SUPE que amaba el desierto del norte de Chile cuando visité las ruinas de una antigua ciudad minera, la Oficina Chacabuco, que se levantaba en medio de ninguna parte. Vi las casas de los mineros, el teatro, el cine, la escuela (todavía se veían los bancos de los niños y un fragmento de pizarra), el hotel donde se alojaban los visitantes que llegaban del lejano Sur y la casa de los ingenieros, en la que aún se alcanzaban a ver, sobre una costra de tierra recalentada, los restos de lo que había sido una pista de tenis. Iba conmigo una mujer, Vicky Saavedra, que había nacido en una de aquellas colonias mineras. Escarbando en el suelo, Vicky encontró dos canicas de barro con las que habían jugado los niños como ella, sesenta años atrás, cuando allí había una ciudad y en el cine se proyectaban las películas de Buster Keaton y del Gordo y el Flaco.

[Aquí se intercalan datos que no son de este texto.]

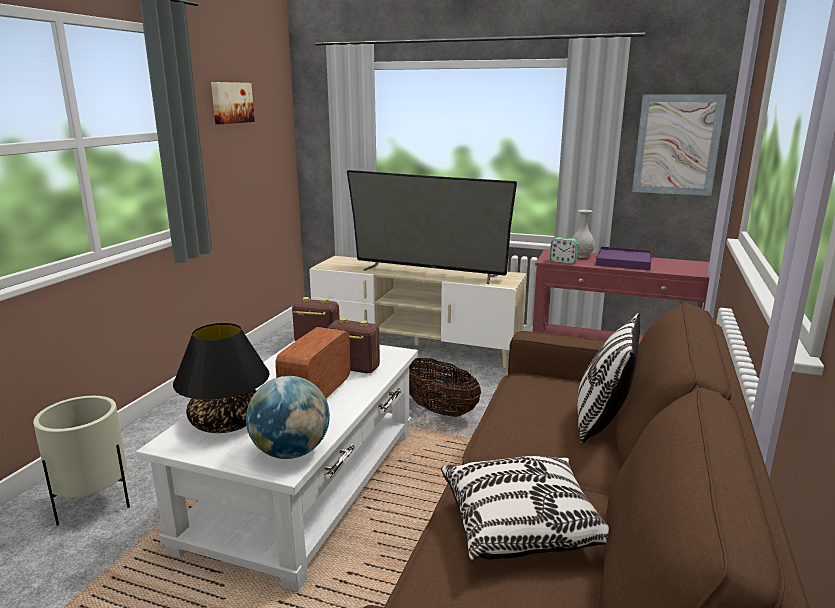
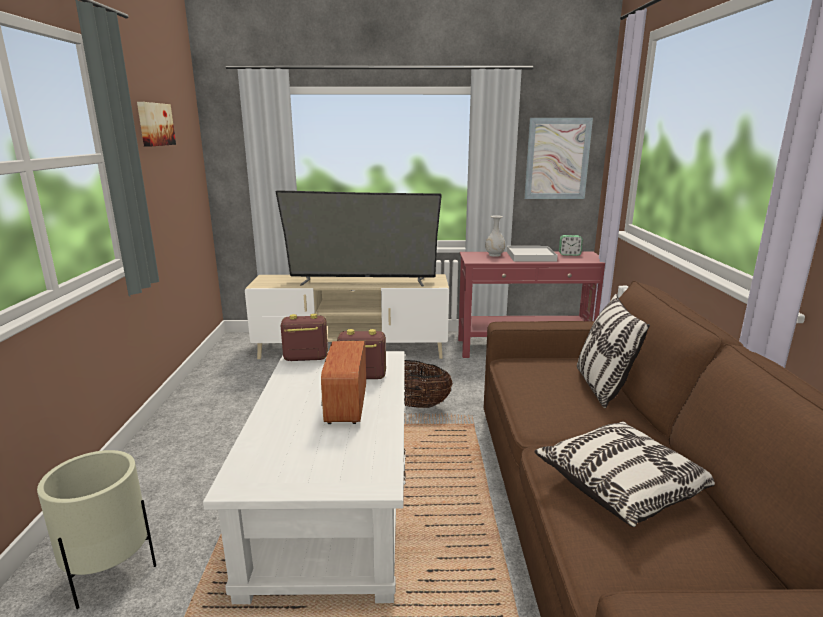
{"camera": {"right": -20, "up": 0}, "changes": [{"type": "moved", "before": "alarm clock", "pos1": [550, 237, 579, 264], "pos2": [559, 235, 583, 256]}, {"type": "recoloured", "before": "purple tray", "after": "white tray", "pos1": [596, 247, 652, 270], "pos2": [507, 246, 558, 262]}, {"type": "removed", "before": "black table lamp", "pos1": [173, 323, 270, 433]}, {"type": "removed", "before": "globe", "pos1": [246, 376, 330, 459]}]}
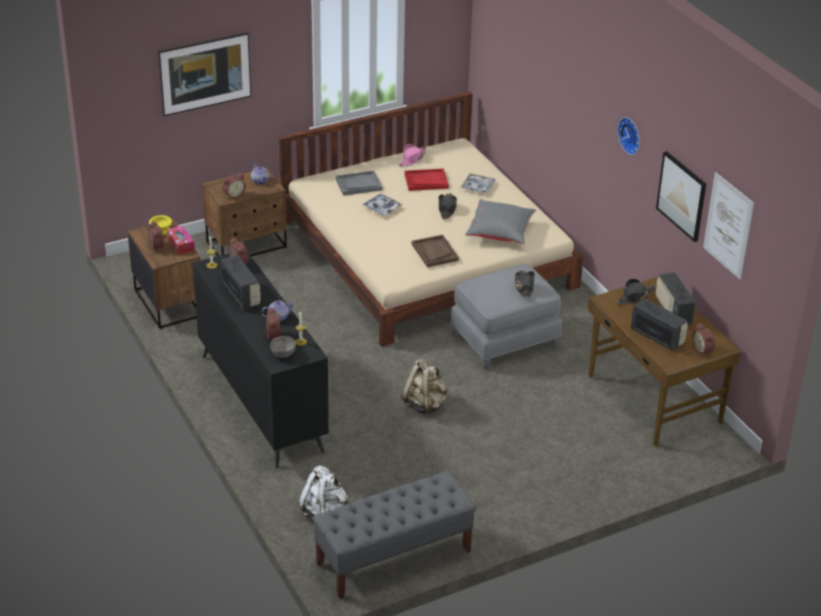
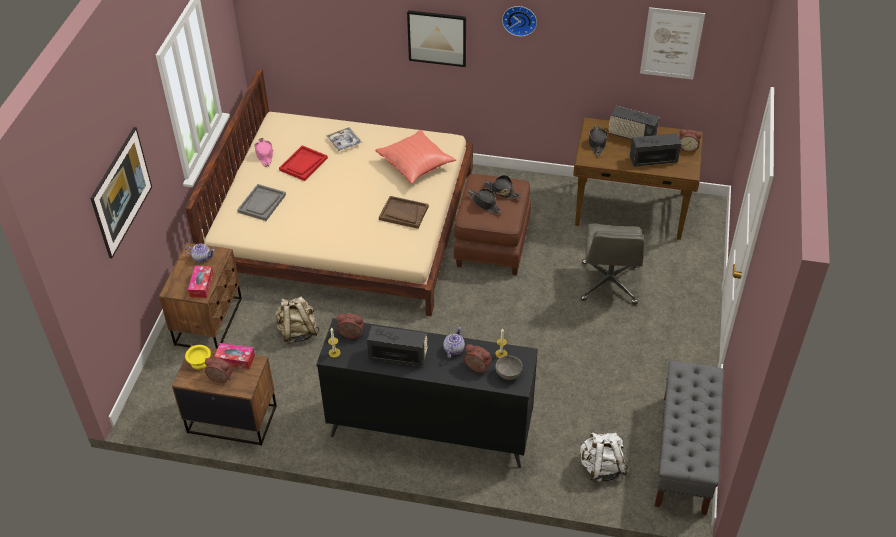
{"camera": {"right": -50, "up": 10}, "changes": [{"type": "moved", "before": "picture", "pos1": [656, 151, 706, 242], "pos2": [407, 10, 466, 67]}, {"type": "replaced", "before": "alarm clock", "after": "tissue box", "pos1": [222, 173, 246, 199], "pos2": [188, 266, 214, 298]}, {"type": "moved", "before": "black hat", "pos1": [439, 193, 457, 220], "pos2": [467, 188, 502, 214]}, {"type": "removed", "before": "tray", "pos1": [362, 194, 402, 216]}, {"type": "recoloured", "before": "grey pillow", "after": "red pillow", "pos1": [465, 199, 536, 244], "pos2": [375, 130, 456, 184]}, {"type": "recoloured", "before": "grey ottoman", "after": "brown ottoman", "pos1": [450, 264, 562, 370], "pos2": [453, 174, 531, 275]}, {"type": "moved", "before": "beige backpack", "pos1": [401, 359, 448, 415], "pos2": [275, 296, 320, 344]}, {"type": "added", "after": "grey office chair", "pos2": [581, 223, 645, 305]}]}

Copiapó, donde ahora se han quedado enterrados treinta mineros a setecientos metros de profundidad, está en el mismo desierto de Atacama. Allí no llueve casi nunca y hace un calor tan seco que la luz casi te hace daño en los ojos. No es por casualidad que el mejor observatorio astronómico del mundo se levanta en uno de los cerros de los Andes, en ese paisaje desértico en el que sólo se ven carreteras interminables y cruces fabricadas con placas de matrícula que señalan los lugares en los que se ha estrellado un camión cargado de combustible. Por la noche las temperaturas descienden varios grados bajo cero, y los contrastes términos son tan brutales que las rocas se desintegran más deprisa que en ningún otro clima. Hay gente que odia el paisaje del desierto. Yo lo considero uno de los más bellos que he visto nunca.

No me quiero ni imaginar lo que se siente cuando estás enterrado a setecientos metros de profundidad. Algo así vivieron hace diez años los marineros rusos del submarino Kursk, sólo que ninguno de ellos vivió para contarlo. "Quedamos dieciséis. Nos hemos refugiado en el compartimiento número cuatro. Escribo esto a la luz de una linterna", escribió uno de los oficiales del submarino en una nota que logró ser rescatada (y que debería figurar en la historia de la literatura de terror). No sé si se podrá rescatar a estos treinta mineros de Copiapó. Vemos sus caras en una cámara que no sé cómo consigue atravesar la tierra, y sabemos lo poco que tienen para comer, y nos imaginamos la angustia y el miedo que sienten -porque hasta dentro de tres meses no se podrá encontrar una vía de rescate-, pero eso es todo. Nosotros estamos arriba, mientras que ellos están abajo, sin luz, sin espacio, sin comida, sin aire. Y quizá sin una linterna siquiera, o un pedazo de papel, para que alguien escriba que han tenido que refugiarse en la galería número cuatro.